[Source records]
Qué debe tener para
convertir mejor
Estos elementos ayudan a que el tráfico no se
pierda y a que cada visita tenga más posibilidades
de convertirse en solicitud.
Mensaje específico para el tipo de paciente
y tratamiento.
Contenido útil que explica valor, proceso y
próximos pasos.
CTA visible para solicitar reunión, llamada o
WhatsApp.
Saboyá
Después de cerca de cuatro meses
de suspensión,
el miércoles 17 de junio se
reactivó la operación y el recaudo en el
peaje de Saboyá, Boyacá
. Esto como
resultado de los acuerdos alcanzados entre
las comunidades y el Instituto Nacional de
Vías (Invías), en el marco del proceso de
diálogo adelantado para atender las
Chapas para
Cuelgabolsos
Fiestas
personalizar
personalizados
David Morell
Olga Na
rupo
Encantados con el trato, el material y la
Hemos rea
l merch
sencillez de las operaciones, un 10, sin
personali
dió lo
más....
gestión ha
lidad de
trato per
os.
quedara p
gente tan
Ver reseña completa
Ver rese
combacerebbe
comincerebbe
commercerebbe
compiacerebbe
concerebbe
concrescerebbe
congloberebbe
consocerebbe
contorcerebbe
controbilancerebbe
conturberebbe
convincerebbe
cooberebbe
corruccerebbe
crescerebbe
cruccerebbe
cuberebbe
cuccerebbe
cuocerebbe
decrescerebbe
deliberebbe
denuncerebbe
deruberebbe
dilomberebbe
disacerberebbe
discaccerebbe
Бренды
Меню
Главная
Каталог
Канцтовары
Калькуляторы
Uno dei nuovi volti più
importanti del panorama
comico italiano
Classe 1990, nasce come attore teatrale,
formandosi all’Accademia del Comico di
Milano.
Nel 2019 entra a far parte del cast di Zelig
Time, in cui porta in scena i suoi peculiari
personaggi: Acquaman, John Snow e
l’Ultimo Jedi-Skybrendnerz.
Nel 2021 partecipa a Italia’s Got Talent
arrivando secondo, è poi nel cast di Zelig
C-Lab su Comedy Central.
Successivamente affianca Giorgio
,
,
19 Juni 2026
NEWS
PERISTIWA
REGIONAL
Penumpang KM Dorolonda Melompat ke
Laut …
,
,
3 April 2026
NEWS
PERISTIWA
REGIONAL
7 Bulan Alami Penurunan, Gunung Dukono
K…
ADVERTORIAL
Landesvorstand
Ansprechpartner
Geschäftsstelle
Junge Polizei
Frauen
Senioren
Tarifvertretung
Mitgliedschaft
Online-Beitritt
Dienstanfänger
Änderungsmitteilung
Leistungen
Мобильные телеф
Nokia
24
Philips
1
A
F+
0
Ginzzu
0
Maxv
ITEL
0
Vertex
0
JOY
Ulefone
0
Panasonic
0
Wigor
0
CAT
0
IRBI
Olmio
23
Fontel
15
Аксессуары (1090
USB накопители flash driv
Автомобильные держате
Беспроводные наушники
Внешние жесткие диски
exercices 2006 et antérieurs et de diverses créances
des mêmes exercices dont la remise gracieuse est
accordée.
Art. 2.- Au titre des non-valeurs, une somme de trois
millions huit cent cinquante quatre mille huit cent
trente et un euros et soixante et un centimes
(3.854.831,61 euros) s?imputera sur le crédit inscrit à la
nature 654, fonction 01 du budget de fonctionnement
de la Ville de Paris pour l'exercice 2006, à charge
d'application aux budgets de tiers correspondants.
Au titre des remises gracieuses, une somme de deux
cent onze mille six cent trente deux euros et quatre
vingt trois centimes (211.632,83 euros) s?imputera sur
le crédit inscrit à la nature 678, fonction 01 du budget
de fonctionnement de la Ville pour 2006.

● **EXERCISE OBJECTIVE**
Count the lines above that contain the word "trois", and reply with only that number.

● **THE COMPLETED TASK**
2